Graspolster bringen Ruhe in lebhafte Pflanzungen und sorgen für Klarheit. Für den heimischen Garten eignet sich zum Beispiel der nur etwa 15 Zentimeter (cm) hohe Bärenfell-Schwingel (Festuca gautieri). Er bildet auf mageren Böden und an absonnigen Plätzen dichte, auch im Winter dunkelgrüne Matten.
Der Blauschwingel (Festuca cinerea) entwickelt an warmen, sonnigen Standorten schöne halbkugelige Horste von 20 cm Höhe. Besonders elegant wirken Sorten wie der silber-graublaue 'Blaufuchs' oder die 'Blauglut' in tiefem Blau.

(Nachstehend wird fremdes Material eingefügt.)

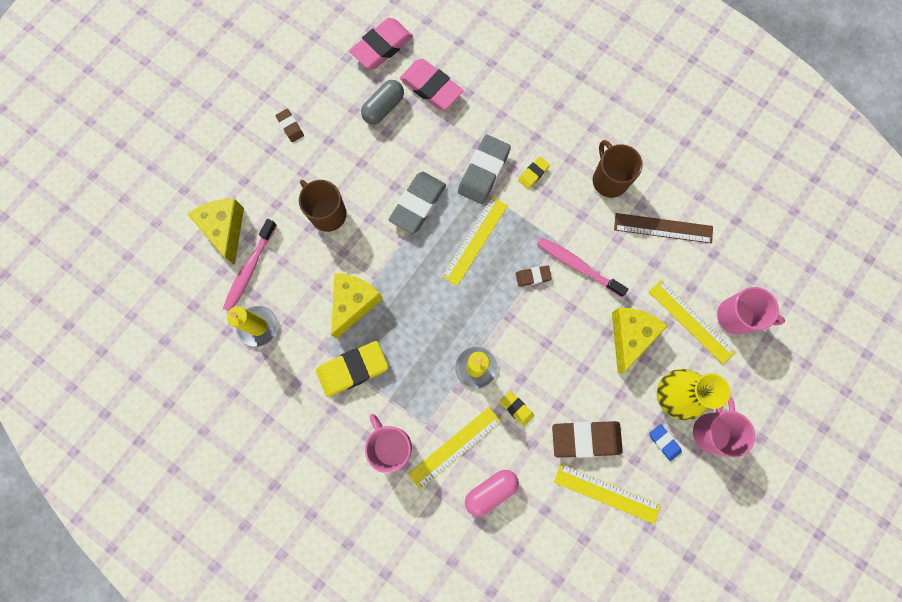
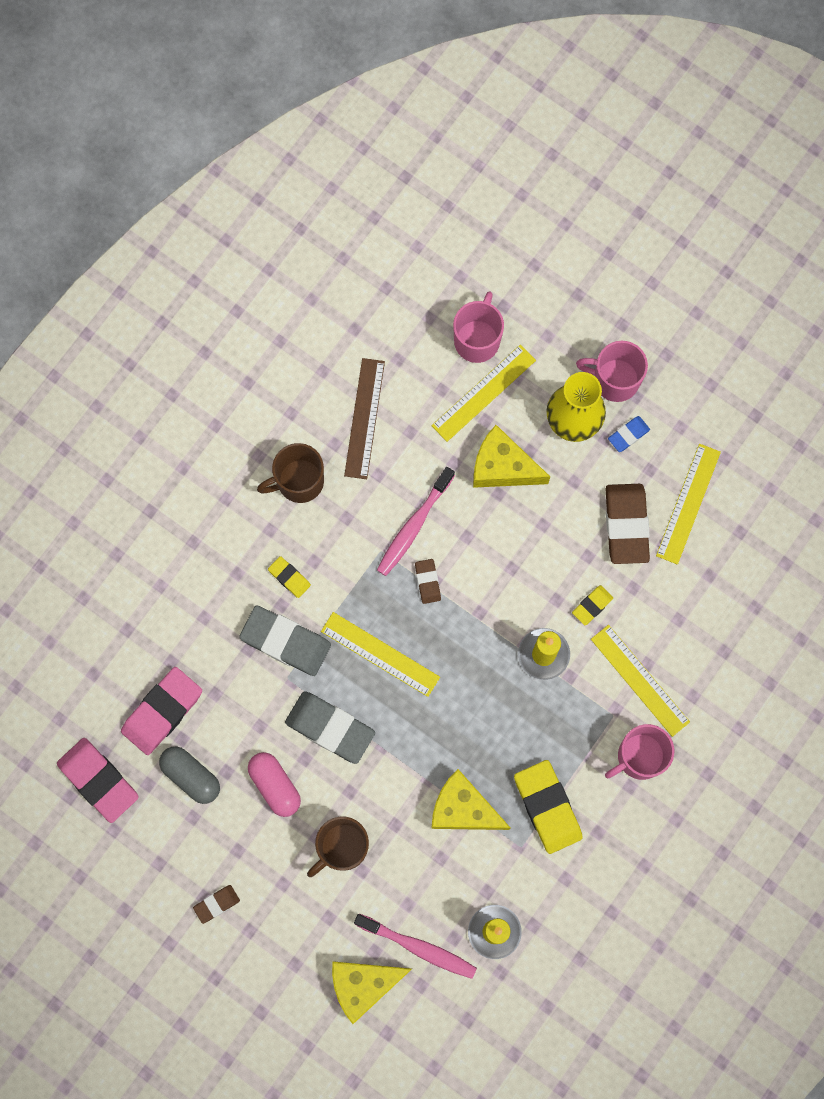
camera: 90 degrees left, 0 degrees up
pink capsule [465,470,519,517] -> pink capsule moved to [248,752,301,817]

Eine ähnliche Höhe wie die Blauschwingel erreichen die lockeren Schöpfe von Carex caryophylla 'The Beatles'. Sie sind dem Verband zufolge sehr anpassungsfähig und vertragen sonnige bis halbschattige, frische bis mäßig trockene Standorte.
Helle Flecken zaubert die Vogelfuß-Segge (Carex ornithopoda 'Variegata') in schattige Gartenpartien. Ihre schmalen, überhängenden Blätter tragen einen weißen Mittelstreifen und bilden schopfartige, halbkugelförmige Horste.
Ähnlich wirkt die gelbrandige Form der Waldmarbel (Luzula sylvatica 'Marginata'), die ihre dunkelgrünen Blätter mit einem cremegelben Rand säumt. Sie bildet aber kurze Ausläufer und lässt im Schatten 20 cm hohe, wintergrüne «Rasen» entstehen.
Die Schneemarbel (Luzula nivea) ist die zierliche Schwester der Waldmarbel: Sie bildet auf kalkarmen Standorten 20 cm hohe, wintergrüne Horste oder Rasen.